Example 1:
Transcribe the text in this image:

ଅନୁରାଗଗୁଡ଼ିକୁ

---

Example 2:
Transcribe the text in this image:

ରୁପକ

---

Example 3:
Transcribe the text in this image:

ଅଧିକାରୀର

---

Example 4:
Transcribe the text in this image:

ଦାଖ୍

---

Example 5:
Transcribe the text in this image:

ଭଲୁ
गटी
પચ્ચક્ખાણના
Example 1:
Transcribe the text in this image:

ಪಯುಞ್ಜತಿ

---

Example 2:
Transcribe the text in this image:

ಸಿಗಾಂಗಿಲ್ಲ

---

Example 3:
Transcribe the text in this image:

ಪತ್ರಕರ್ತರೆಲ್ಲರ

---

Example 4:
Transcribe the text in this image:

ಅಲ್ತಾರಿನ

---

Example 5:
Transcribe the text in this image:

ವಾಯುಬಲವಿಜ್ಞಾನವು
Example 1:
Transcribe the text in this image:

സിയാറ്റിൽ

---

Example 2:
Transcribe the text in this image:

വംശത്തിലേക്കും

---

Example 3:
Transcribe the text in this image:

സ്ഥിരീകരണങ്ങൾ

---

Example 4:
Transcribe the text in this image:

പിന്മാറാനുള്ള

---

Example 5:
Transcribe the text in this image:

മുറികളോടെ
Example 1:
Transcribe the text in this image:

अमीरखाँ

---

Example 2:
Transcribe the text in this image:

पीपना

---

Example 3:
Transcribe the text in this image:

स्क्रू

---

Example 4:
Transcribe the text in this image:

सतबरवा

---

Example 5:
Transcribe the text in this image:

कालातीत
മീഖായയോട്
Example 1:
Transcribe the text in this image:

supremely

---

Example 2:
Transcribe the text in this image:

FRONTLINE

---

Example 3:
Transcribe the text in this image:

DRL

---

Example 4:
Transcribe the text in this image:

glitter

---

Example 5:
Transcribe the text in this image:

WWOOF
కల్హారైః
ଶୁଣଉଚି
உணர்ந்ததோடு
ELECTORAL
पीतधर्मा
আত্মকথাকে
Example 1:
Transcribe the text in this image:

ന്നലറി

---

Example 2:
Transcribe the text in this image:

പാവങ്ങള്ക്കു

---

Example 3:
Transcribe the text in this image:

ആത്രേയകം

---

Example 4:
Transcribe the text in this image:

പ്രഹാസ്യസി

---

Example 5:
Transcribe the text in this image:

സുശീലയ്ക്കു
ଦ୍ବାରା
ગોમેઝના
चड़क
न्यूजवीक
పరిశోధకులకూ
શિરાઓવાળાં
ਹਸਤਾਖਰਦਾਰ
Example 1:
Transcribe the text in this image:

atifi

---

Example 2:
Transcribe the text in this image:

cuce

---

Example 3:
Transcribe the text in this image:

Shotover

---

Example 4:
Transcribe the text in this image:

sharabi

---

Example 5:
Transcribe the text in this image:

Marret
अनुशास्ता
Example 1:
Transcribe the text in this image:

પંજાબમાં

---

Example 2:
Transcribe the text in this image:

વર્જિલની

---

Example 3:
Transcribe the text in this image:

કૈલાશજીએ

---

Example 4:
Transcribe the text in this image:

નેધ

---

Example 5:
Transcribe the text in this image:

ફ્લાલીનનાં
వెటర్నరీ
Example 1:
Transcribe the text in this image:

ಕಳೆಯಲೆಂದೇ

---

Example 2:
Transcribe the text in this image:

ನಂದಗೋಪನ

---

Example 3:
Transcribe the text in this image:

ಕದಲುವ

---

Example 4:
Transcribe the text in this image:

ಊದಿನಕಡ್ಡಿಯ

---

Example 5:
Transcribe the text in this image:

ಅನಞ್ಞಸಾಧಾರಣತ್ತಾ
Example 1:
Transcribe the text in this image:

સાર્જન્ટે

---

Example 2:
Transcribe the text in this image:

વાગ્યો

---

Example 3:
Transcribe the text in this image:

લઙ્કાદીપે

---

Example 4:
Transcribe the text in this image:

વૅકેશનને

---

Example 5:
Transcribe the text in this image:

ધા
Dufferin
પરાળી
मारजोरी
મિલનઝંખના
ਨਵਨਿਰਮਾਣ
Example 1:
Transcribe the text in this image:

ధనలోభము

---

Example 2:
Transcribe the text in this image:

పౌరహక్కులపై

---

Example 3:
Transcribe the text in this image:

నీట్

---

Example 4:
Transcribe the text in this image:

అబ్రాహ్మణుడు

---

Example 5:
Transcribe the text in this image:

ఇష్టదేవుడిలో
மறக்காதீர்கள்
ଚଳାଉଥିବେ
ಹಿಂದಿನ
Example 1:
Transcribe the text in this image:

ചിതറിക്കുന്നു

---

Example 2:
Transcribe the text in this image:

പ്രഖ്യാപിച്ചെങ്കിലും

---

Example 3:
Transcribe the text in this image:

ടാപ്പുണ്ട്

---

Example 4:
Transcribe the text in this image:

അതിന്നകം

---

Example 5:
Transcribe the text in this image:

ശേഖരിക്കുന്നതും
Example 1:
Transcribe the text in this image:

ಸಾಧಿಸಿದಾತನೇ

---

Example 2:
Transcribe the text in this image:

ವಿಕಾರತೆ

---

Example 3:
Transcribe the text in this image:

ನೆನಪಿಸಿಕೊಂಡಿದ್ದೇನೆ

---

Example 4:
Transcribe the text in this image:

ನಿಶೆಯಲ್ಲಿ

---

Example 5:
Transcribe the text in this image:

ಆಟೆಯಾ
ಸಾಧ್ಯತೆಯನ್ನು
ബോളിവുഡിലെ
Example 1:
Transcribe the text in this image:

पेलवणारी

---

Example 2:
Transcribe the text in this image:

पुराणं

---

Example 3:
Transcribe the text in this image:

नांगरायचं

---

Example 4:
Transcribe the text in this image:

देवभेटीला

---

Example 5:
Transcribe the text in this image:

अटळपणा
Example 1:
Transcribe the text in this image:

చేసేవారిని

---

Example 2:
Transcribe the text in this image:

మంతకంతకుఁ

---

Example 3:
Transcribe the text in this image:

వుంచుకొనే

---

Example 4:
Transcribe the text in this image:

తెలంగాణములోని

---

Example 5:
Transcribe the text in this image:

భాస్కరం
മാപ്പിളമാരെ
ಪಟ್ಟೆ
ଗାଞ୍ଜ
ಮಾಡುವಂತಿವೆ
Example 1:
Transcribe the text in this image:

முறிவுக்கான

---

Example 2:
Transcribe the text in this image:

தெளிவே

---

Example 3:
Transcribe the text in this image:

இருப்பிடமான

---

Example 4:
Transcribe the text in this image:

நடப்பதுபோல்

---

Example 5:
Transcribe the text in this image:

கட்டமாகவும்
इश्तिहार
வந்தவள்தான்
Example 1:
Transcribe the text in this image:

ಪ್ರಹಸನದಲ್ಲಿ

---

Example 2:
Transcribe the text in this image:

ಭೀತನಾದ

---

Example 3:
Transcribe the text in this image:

- - -

▶ [Your objective]
Would you transcribe the whole listing, keeping every character the same?

▶ [Your solution]
Example 1:
Transcribe the text in this image:

ଅନୁରାଗଗୁଡ଼ିକୁ

---

Example 2:
Transcribe the text in this image:

ରୁପକ

---

Example 3:
Transcribe the text in this image:

ଅଧିକାରୀର

---

Example 4:
Transcribe the text in this image:

ଦାଖ୍

---

Example 5:
Transcribe the text in this image:

ଭଲୁ
गटी
પચ્ચક્ખાણના
Example 1:
Transcribe the text in this image:

ಪಯುಞ್ಜತಿ

---

Example 2:
Transcribe the text in this image:

ಸಿಗಾಂಗಿಲ್ಲ

---

Example 3:
Transcribe the text in this image:

ಪತ್ರಕರ್ತರೆಲ್ಲರ

---

Example 4:
Transcribe the text in this image:

ಅಲ್ತಾರಿನ

---

Example 5:
Transcribe the text in this image:

ವಾಯುಬಲವಿಜ್ಞಾನವು
Example 1:
Transcribe the text in this image:

സിയാറ്റിൽ

---

Example 2:
Transcribe the text in this image:

വംശത്തിലേക്കും

---

Example 3:
Transcribe the text in this image:

സ്ഥിരീകരണങ്ങൾ

---

Example 4:
Transcribe the text in this image:

പിന്മാറാനുള്ള

---

Example 5:
Transcribe the text in this image:

മുറികളോടെ
Example 1:
Transcribe the text in this image:

अमीरखाँ

---

Example 2:
Transcribe the text in this image:

पीपना

---

Example 3:
Transcribe the text in this image:

स्क्रू

---

Example 4:
Transcribe the text in this image:

सतबरवा

---

Example 5:
Transcribe the text in this image:

कालातीत
മീഖായയോട്
Example 1:
Transcribe the text in this image:

supremely

---

Example 2:
Transcribe the text in this image:

FRONTLINE

---

Example 3:
Transcribe the text in this image:

DRL

---

Example 4:
Transcribe the text in this image:

glitter

---

Example 5:
Transcribe the text in this image:

WWOOF
కల్హారైః
ଶୁଣଉଚି
உணர்ந்ததோடு
ELECTORAL
पीतधर्मा
আত্মকথাকে
Example 1:
Transcribe the text in this image:

ന്നലറി

---

Example 2:
Transcribe the text in this image:

പാവങ്ങള്ക്കു

---

Example 3:
Transcribe the text in this image:

ആത്രേയകം

---

Example 4:
Transcribe the text in this image:

പ്രഹാസ്യസി

---

Example 5:
Transcribe the text in this image:

സുശീലയ്ക്കു
ଦ୍ବାରା
ગોમેઝના
चड़क
न्यूजवीक
పరిశోధకులకూ
શિરાઓવાળાં
ਹਸਤਾਖਰਦਾਰ
Example 1:
Transcribe the text in this image:

atifi

---

Example 2:
Transcribe the text in this image:

cuce

---

Example 3:
Transcribe the text in this image:

Shotover

---

Example 4:
Transcribe the text in this image:

sharabi

---

Example 5:
Transcribe the text in this image:

Marret
अनुशास्ता
Example 1:
Transcribe the text in this image:

પંજાબમાં

---

Example 2:
Transcribe the text in this image:

વર્જિલની

---

Example 3:
Transcribe the text in this image:

કૈલાશજીએ

---

Example 4:
Transcribe the text in this image:

નેધ

---

Example 5:
Transcribe the text in this image:

ફ્લાલીનનાં
వెటర్నరీ
Example 1:
Transcribe the text in this image:

ಕಳೆಯಲೆಂದೇ

---

Example 2:
Transcribe the text in this image:

ನಂದಗೋಪನ

---

Example 3:
Transcribe the text in this image:

ಕದಲುವ

---

Example 4:
Transcribe the text in this image:

ಊದಿನಕಡ್ಡಿಯ

---

Example 5:
Transcribe the text in this image:

ಅನಞ್ಞಸಾಧಾರಣತ್ತಾ
Example 1:
Transcribe the text in this image:

સાર્જન્ટે

---

Example 2:
Transcribe the text in this image:

વાગ્યો

---

Example 3:
Transcribe the text in this image:

લઙ્કાદીપે

---

Example 4:
Transcribe the text in this image:

વૅકેશનને

---

Example 5:
Transcribe the text in this image:

ધા
Dufferin
પરાળી
मारजोरी
મિલનઝંખના
ਨਵਨਿਰਮਾਣ
Example 1:
Transcribe the text in this image:

ధనలోభము

---

Example 2:
Transcribe the text in this image:

పౌరహక్కులపై

---

Example 3:
Transcribe the text in this image:

నీట్

---

Example 4:
Transcribe the text in this image:

అబ్రాహ్మణుడు

---

Example 5:
Transcribe the text in this image:

ఇష్టదేవుడిలో
மறக்காதீர்கள்
ଚଳାଉଥିବେ
ಹಿಂದಿನ
Example 1:
Transcribe the text in this image:

ചിതറിക്കുന്നു

---

Example 2:
Transcribe the text in this image:

പ്രഖ്യാപിച്ചെങ്കിലും

---

Example 3:
Transcribe the text in this image:

ടാപ്പുണ്ട്

---

Example 4:
Transcribe the text in this image:

അതിന്നകം

---

Example 5:
Transcribe the text in this image:

ശേഖരിക്കുന്നതും
Example 1:
Transcribe the text in this image:

ಸಾಧಿಸಿದಾತನೇ

---

Example 2:
Transcribe the text in this image:

ವಿಕಾರತೆ

---

Example 3:
Transcribe the text in this image:

ನೆನಪಿಸಿಕೊಂಡಿದ್ದೇನೆ

---

Example 4:
Transcribe the text in this image:

ನಿಶೆಯಲ್ಲಿ

---

Example 5:
Transcribe the text in this image:

ಆಟೆಯಾ
ಸಾಧ್ಯತೆಯನ್ನು
ബോളിവുഡിലെ
Example 1:
Transcribe the text in this image:

पेलवणारी

---

Example 2:
Transcribe the text in this image:

पुराणं

---

Example 3:
Transcribe the text in this image:

नांगरायचं

---

Example 4:
Transcribe the text in this image:

देवभेटीला

---

Example 5:
Transcribe the text in this image:

अटळपणा
Example 1:
Transcribe the text in this image:

చేసేవారిని

---

Example 2:
Transcribe the text in this image:

మంతకంతకుఁ

---

Example 3:
Transcribe the text in this image:

వుంచుకొనే

---

Example 4:
Transcribe the text in this image:

తెలంగాణములోని

---

Example 5:
Transcribe the text in this image:

భాస్కరం
മാപ്പിളമാരെ
ಪಟ್ಟೆ
ଗାଞ୍ଜ
ಮಾಡುವಂತಿವೆ
Example 1:
Transcribe the text in this image:

முறிவுக்கான

---

Example 2:
Transcribe the text in this image:

தெளிவே

---

Example 3:
Transcribe the text in this image:

இருப்பிடமான

---

Example 4:
Transcribe the text in this image:

நடப்பதுபோல்

---

Example 5:
Transcribe the text in this image:

கட்டமாகவும்
इश्तिहार
வந்தவள்தான்
Example 1:
Transcribe the text in this image:

ಪ್ರಹಸನದಲ್ಲಿ

---

Example 2:
Transcribe the text in this image:

ಭೀತನಾದ

---

Example 3:
Transcribe the text in this image:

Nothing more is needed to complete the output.